--- Records for this task Enclosed Below ---

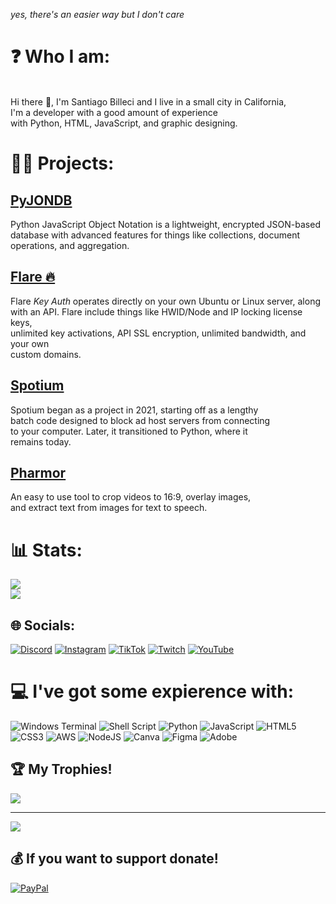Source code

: *yes, there's an easier way but I don't care*

# ❓ Who I am:
<br> Hi there 👋, I'm Santiago Billeci and I live in a small city in California, <br> I'm a developer with a good amount of experience <br>with Python, HTML, JavaScript, and graphic designing.<br>

# 👨‍💻 Projects:

## [PyJONDB](https://github.com/tagoworks/PyJONDB)<br>
Python JavaScript Object Notation is a lightweight, encrypted JSON-based <br> 
database with advanced features for things like collections, document <br>
operations, and aggregation.

## [Flare 🔥](https://github.com/tagoworks/flare)<br>
Flare _Key Auth_ operates directly on your own Ubuntu or Linux server, along <br>
with an API. Flare include things like HWID/Node and IP locking license keys, <br>
unlimited key activations, API SSL encryption, unlimited bandwidth, and your own <br>
custom domains.

## [Spotium](https://spotium.dev)<br>
Spotium began as a project in 2021, starting off as a lengthy <br>
batch code designed to block ad host servers from connecting <br>
to your computer. Later, it transitioned to Python, where it <br>
remains today.

## [Pharmor](https://github.com/tagoworks/pharmor)
An easy to use tool to crop videos to 16:9, overlay images, <br>
and extract text from images for text to speech.

# 📊 Stats:
![](https://github-readme-streak-stats.herokuapp.com/?user=t-a-g-o&theme=material-palenight&hide_border=true)<br/>
![](https://github-readme-stats.vercel.app/api/top-langs/?username=t-a-g-o&theme=material-palenight&hide_border=true&include_all_commits=true&count_private=false&layout=compact)

## 🌐 Socials:
[![Discord](https://img.shields.io/badge/Discord-%237289DA.svg?logo=discord&logoColor=white)](https://tago.works/discord) [![Instagram](https://img.shields.io/badge/Instagram-%23E4405F.svg?logo=Instagram&logoColor=white)](https://instagram.com/dayofearth) [![TikTok](https://img.shields.io/badge/TikTok-%23000000.svg?logo=TikTok&logoColor=white)](https://tiktok.com/@santiago...) [![Twitch](https://img.shields.io/badge/Twitch-%239146FF.svg?logo=Twitch&logoColor=white)](https://twitch.tv/tagtoot) [![YouTube](https://img.shields.io/badge/YouTube-%23FF0000.svg?logo=YouTube&logoColor=white)](https://youtube.com/@tagosvideos) 

# 💻 I've got some expierence with:
![Windows Terminal](https://img.shields.io/badge/Windows%20Terminal-%234D4D4D.svg?style=for-the-badge&logo=windows-terminal&logoColor=white) ![Shell Script](https://img.shields.io/badge/shell_script-%23121011.svg?style=for-the-badge&logo=gnu-bash&logoColor=white) ![Python](https://img.shields.io/badge/python-3670A0?style=for-the-badge&logo=python&logoColor=ffdd54) ![JavaScript](https://img.shields.io/badge/javascript-%23323330.svg?style=for-the-badge&logo=javascript&logoColor=%23F7DF1E) ![HTML5](https://img.shields.io/badge/html5-%23E34F26.svg?style=for-the-badge&logo=html5&logoColor=white) ![CSS3](https://img.shields.io/badge/css3-%231572B6.svg?style=for-the-badge&logo=css3&logoColor=white) ![AWS](https://img.shields.io/badge/AWS-%23FF9900.svg?style=for-the-badge&logo=amazon-aws&logoColor=white) ![NodeJS](https://img.shields.io/badge/node.js-6DA55F?style=for-the-badge&logo=node.js&logoColor=white) ![Canva](https://img.shields.io/badge/Canva-%2300C4CC.svg?style=for-the-badge&logo=Canva&logoColor=white) ![Figma](https://img.shields.io/badge/figma-%23F24E1E.svg?style=for-the-badge&logo=figma&logoColor=white) ![Adobe](https://img.shields.io/badge/adobe-%23FF0000.svg?style=for-the-badge&logo=adobe&logoColor=white)

## 🏆 My Trophies!
![](https://github-profile-trophy.vercel.app/?username=t-a-g-o&theme=radical&no-frame=false&no-bg=true&margin-w=4)

---
[![](https://visitcount.itsvg.in/api?id=t-a-g-o&icon=0&color=0)](https://visitcount.itsvg.in)

  ## 💰 If you want to support donate!
  [![PayPal](https://img.shields.io/badge/PayPal-00457C?style=for-the-badge&logo=paypal&logoColor=white)](https://paypal.me/dayofearth) 
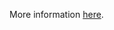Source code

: More information [here](https://docs.bridgecrew.io/docs/ensure-that-the-profiling-argument-is-set-to-false-1).
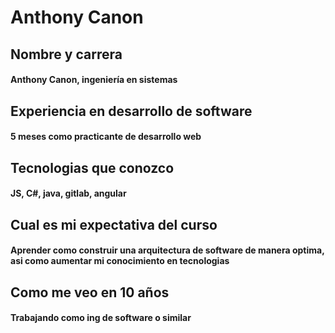 # Anthony Canon

## Nombre y carrera
#### Anthony Canon, ingeniería en sistemas

## Experiencia en desarrollo de software
#### 5 meses como practicante de desarrollo web

## Tecnologias que conozco
#### JS, C#, java, gitlab, angular

## Cual es mi expectativa del curso
#### Aprender como construir una arquitectura de software de manera optima, asi como aumentar mi conocimiento en tecnologias

## Como me veo en 10 años
#### Trabajando como ing de software o similar


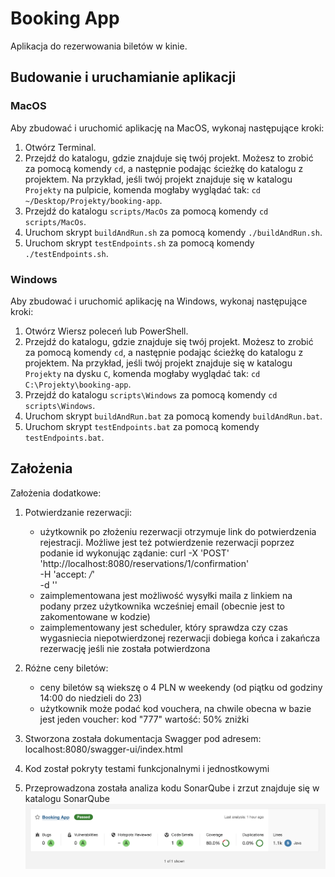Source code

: # Booking App

Aplikacja do rezerwowania biletów w kinie.

## Budowanie i uruchamianie aplikacji

### MacOS

Aby zbudować i uruchomić aplikację na MacOS, wykonaj następujące kroki:

1. Otwórz Terminal.
2. Przejdź do katalogu, gdzie znajduje się twój projekt. Możesz to zrobić za pomocą komendy `cd`, a następnie podając ścieżkę do katalogu z projektem. Na przykład, jeśli twój projekt znajduje się w katalogu `Projekty` na pulpicie, komenda mogłaby wyglądać tak: `cd ~/Desktop/Projekty/booking-app`.
3. Przejdź do katalogu `scripts/MacOs` za pomocą komendy `cd scripts/MacOs`.
4. Uruchom skrypt `buildAndRun.sh` za pomocą komendy `./buildAndRun.sh`.
5. Uruchom skrypt `testEndpoints.sh` za pomocą komendy `./testEndpoints.sh`.


### Windows

Aby zbudować i uruchomić aplikację na Windows, wykonaj następujące kroki:

1. Otwórz Wiersz poleceń lub PowerShell.
2. Przejdź do katalogu, gdzie znajduje się twój projekt. Możesz to zrobić za pomocą komendy `cd`, a następnie podając ścieżkę do katalogu z projektem. Na przykład, jeśli twój projekt znajduje się w katalogu `Projekty` na dysku `C`, komenda mogłaby wyglądać tak: `cd C:\Projekty\booking-app`.
3. Przejdź do katalogu `scripts\Windows` za pomocą komendy `cd scripts\Windows`.
4. Uruchom skrypt `buildAndRun.bat` za pomocą komendy `buildAndRun.bat`.
5. Uruchom skrypt `testEndpoints.bat` za pomocą komendy `testEndpoints.bat`.

## Założenia

Założenia dodatkowe:
1. Potwierdzanie rezerwacji:
    - użytkownik po złożeniu rezerwacji otrzymuje link do potwierdzenia rejestracji. Możliwe jest też potwierdzenie rezerwacji poprzez podanie id wykonując ządanie: 
        curl -X 'POST' \
        'http://localhost:8080/reservations/1/confirmation' \
        -H 'accept: */*' \
        -d ''
    - zaimplementowana jest możliwość wysyłki maila z linkiem na podany przez użytkownika wcześniej email (obecnie jest to zakomentowane w kodzie)
    - zaimplementowany jest scheduler, który sprawdza czy czas wygasniecia niepotwierdzonej rezerwacji dobiega końca i zakańcza rezerwację jeśli nie została potwierdzona

2. Różne ceny biletów:
    - ceny biletów są wiekszę o 4 PLN w weekendy (od piątku od godziny 14:00 do niedzieli do 23)
    - użytkownik może podać kod vouchera, na chwile obecna w bazie jest jeden voucher: kod "777" wartość: 50% zniżki

3. Stworzona została dokumentacja Swagger pod adresem: localhost:8080/swagger-ui/index.html

4. Kod został pokryty testami funkcjonalnymi i jednostkowymi

5. Przeprowadzona została analiza kodu SonarQube i zrzut znajduje się w katalogu SonarQube
![Raport SonarQube](/SonarQube/raportSonarQube.png "Raport SonarQube")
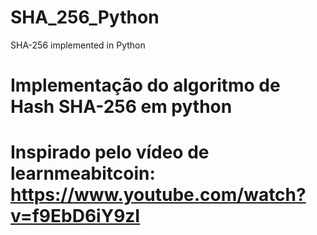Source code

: # SHA_256_Python
SHA-256 implemented in Python

# Implementação do algoritmo de Hash SHA-256 em python

# Inspirado pelo vídeo de learnmeabitcoin: https://www.youtube.com/watch?v=f9EbD6iY9zI
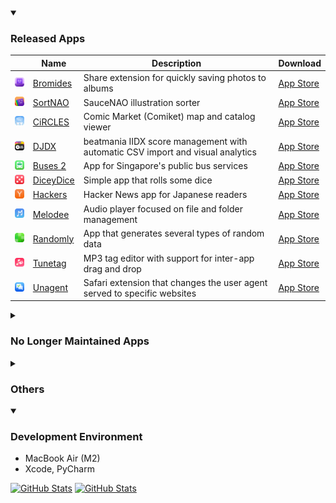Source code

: <details open>
<summary><h3>Released Apps</h3></summary>

| | Name | Description | Download |
| --- | --- | --- | --- |
| ![Bromides Icon](github/Bromides.png) | [Bromides](https://github.com/katagaki/Bromides) | Share extension for quickly saving photos to albums | [App Store](https://apps.apple.com/app/id6743665547) |
| ![SortNAO Icon](github/SortNAO.png) | [SortNAO](https://github.com/katagaki/SortNAO) | SauceNAO illustration sorter | [App Store](https://apps.apple.com/app/id6743339171) |
| ![CiRCLES Icon](github/CiRCLES.png) | [CiRCLES](https://github.com/katagaki/CirclesApp) | Comic Market (Comiket) map and catalog viewer | [App Store](https://apps.apple.com/app/id6504527248) |
| ![DJDX Icon](github/DJDX.png) | [DJDX](https://github.com/katagaki/DJDX) | beatmania IIDX score management with automatic CSV import and visual analytics | [App Store](https://apps.apple.com/app/id6502867123) |
| ![Buses 2 Icon](github/Tsugi2.png) | [Buses 2](https://github.com/katagaki/Tsugi2) | App for Singapore's public bus services | [App Store](https://apps.apple.com/app/id1629921117) |
| ![DiceyDice Icon](github/DiceyDice.png) | [DiceyDice](https://github.com/katagaki/DiceyDice) | Simple app that rolls some dice | [App Store](https://apps.apple.com/app/id6464077724) |
| ![Hackers Icon](github/HackersJP.png) | [Hackers](https://github.com/katagaki/HackersJP) | Hacker News app for Japanese readers | [App Store](https://apps.apple.com/app/id6463075798) |
| ![Melodee Icon](github/Melodee.png) | [Melodee](https://github.com/katagaki/Melodee) | Audio player focused on file and folder management | [App Store](https://apps.apple.com/app/id6465898934) |
| ![Randomly Icon](github/Random.png) | [Randomly](https://github.com/katagaki/Random) | App that generates several types of random data | [App Store](https://apps.apple.com/app/id1573431626) |
| ![Tunetag Icon](github/Tunetag.png) | [Tunetag](https://github.com/katagaki/Tunetag) | MP3 tag editor with support for inter-app drag and drop | [App Store](https://apps.apple.com/app/id6464678747) |
| ![Unagent Icon](github/Unagent.png) | [Unagent](https://github.com/katagaki/Unagent) | Safari extension that changes the user agent served to specific websites | [App Store](https://apps.apple.com/app/id6448220941) |

</details>

<details>
<summary><h3>No Longer Maintained Apps</h3></summary>

| | Name | Description |
| --- | --- | --- |
| ![WorkingHour Icon](github/WorkingHour.png) | [Working Hour](https://github.com/katagaki/WorkingHour) | Simple timesheet app |
| ![PicMate Icon](github/IllustMate.png) | [PicMate](https://github.com/katagaki/IllustMate) | Secondary picture collection/library with share extension |
| ![Meloan Icon](github/Meloan.png) | [Meloan](https://github.com/katagaki/Meloan) | Receipt-based IOU tracker with iCloud sync |
| ![QuickUp Icon](github/QuickUp.png) | [QuickUp](https://github.com/katagaki/QuickUp) | macOS client for ClickUp based on the ClickUp public API |
| ![Guru Icon](github/Guru.png) | [Guru](https://github.com/katagaki/Guru) | Native iOS password manager with a unique take on password generation |

</details>

<details>
<summary><h3>Others</h3></summary>

| Name | Description |
| --- | --- |
| [KeyAssets](https://github.com/katagaki/KeyAssets) | Keynote assets for app icons and other assets found in my apps |
| [My Gists](https://gist.github.com/katagaki) | Scripts, code snippets, and more |

</details>

<details open>
<summary><h3>Development Environment</h3></summary>

- MacBook Air (M2)
- Xcode, PyCharm

[![GitHub Stats](https://github-readme-stats.vercel.app/api/top-langs/?username=katagaki&theme=github_dark#gh-dark-mode-only)](https://github.com/anuraghazra/github-readme-stats#gh-dark-mode-only)
[![GitHub Stats](https://github-readme-stats.vercel.app/api/top-langs/?username=katagaki&theme=swift#gh-light-mode-only)](https://github.com/anuraghazra/github-readme-stats#gh-light-mode-only)

</details>
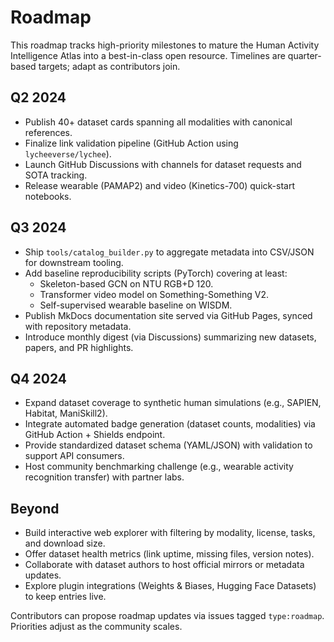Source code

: # Roadmap

This roadmap tracks high-priority milestones to mature the Human Activity Intelligence Atlas into a best-in-class open resource. Timelines are quarter-based targets; adapt as contributors join.

## Q2 2024
- Publish 40+ dataset cards spanning all modalities with canonical references.
- Finalize link validation pipeline (GitHub Action using `lycheeverse/lychee`).
- Launch GitHub Discussions with channels for dataset requests and SOTA tracking.
- Release wearable (PAMAP2) and video (Kinetics-700) quick-start notebooks.

## Q3 2024
- Ship `tools/catalog_builder.py` to aggregate metadata into CSV/JSON for downstream tooling.
- Add baseline reproducibility scripts (PyTorch) covering at least:
  - Skeleton-based GCN on NTU RGB+D 120.
  - Transformer video model on Something-Something V2.
  - Self-supervised wearable baseline on WISDM.
- Publish MkDocs documentation site served via GitHub Pages, synced with repository metadata.
- Introduce monthly digest (via Discussions) summarizing new datasets, papers, and PR highlights.

## Q4 2024
- Expand dataset coverage to synthetic human simulations (e.g., SAPIEN, Habitat, ManiSkill2).
- Integrate automated badge generation (dataset counts, modalities) via GitHub Action + Shields endpoint.
- Provide standardized dataset schema (YAML/JSON) with validation to support API consumers.
- Host community benchmarking challenge (e.g., wearable activity recognition transfer) with partner labs.

## Beyond
- Build interactive web explorer with filtering by modality, license, tasks, and download size.
- Offer dataset health metrics (link uptime, missing files, version notes).
- Collaborate with dataset authors to host official mirrors or metadata updates.
- Explore plugin integrations (Weights & Biases, Hugging Face Datasets) to keep entries live.

Contributors can propose roadmap updates via issues tagged `type:roadmap`. Priorities adjust as the community scales.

--- End of Enclosed Records for this task ---

From the entries above, give again exactly the lines running from the line with "An easy to use" to the line with "# 💻 I've got"; include both of those lines.

An easy to use tool to crop videos to 16:9, overlay images, <br>
and extract text from images for text to speech.

# 📊 Stats:
![](https://github-readme-streak-stats.herokuapp.com/?user=t-a-g-o&theme=material-palenight&hide_border=true)<br/>
![](https://github-readme-stats.vercel.app/api/top-langs/?username=t-a-g-o&theme=material-palenight&hide_border=true&include_all_commits=true&count_private=false&layout=compact)

## 🌐 Socials:
[![Discord](https://img.shields.io/badge/Discord-%237289DA.svg?logo=discord&logoColor=white)](https://tago.works/discord) [![Instagram](https://img.shields.io/badge/Instagram-%23E4405F.svg?logo=Instagram&logoColor=white)](https://instagram.com/dayofearth) [![TikTok](https://img.shields.io/badge/TikTok-%23000000.svg?logo=TikTok&logoColor=white)](https://tiktok.com/@santiago...) [![Twitch](https://img.shields.io/badge/Twitch-%239146FF.svg?logo=Twitch&logoColor=white)](https://twitch.tv/tagtoot) [![YouTube](https://img.shields.io/badge/YouTube-%23FF0000.svg?logo=YouTube&logoColor=white)](https://youtube.com/@tagosvideos) 

# 💻 I've got some expierence with:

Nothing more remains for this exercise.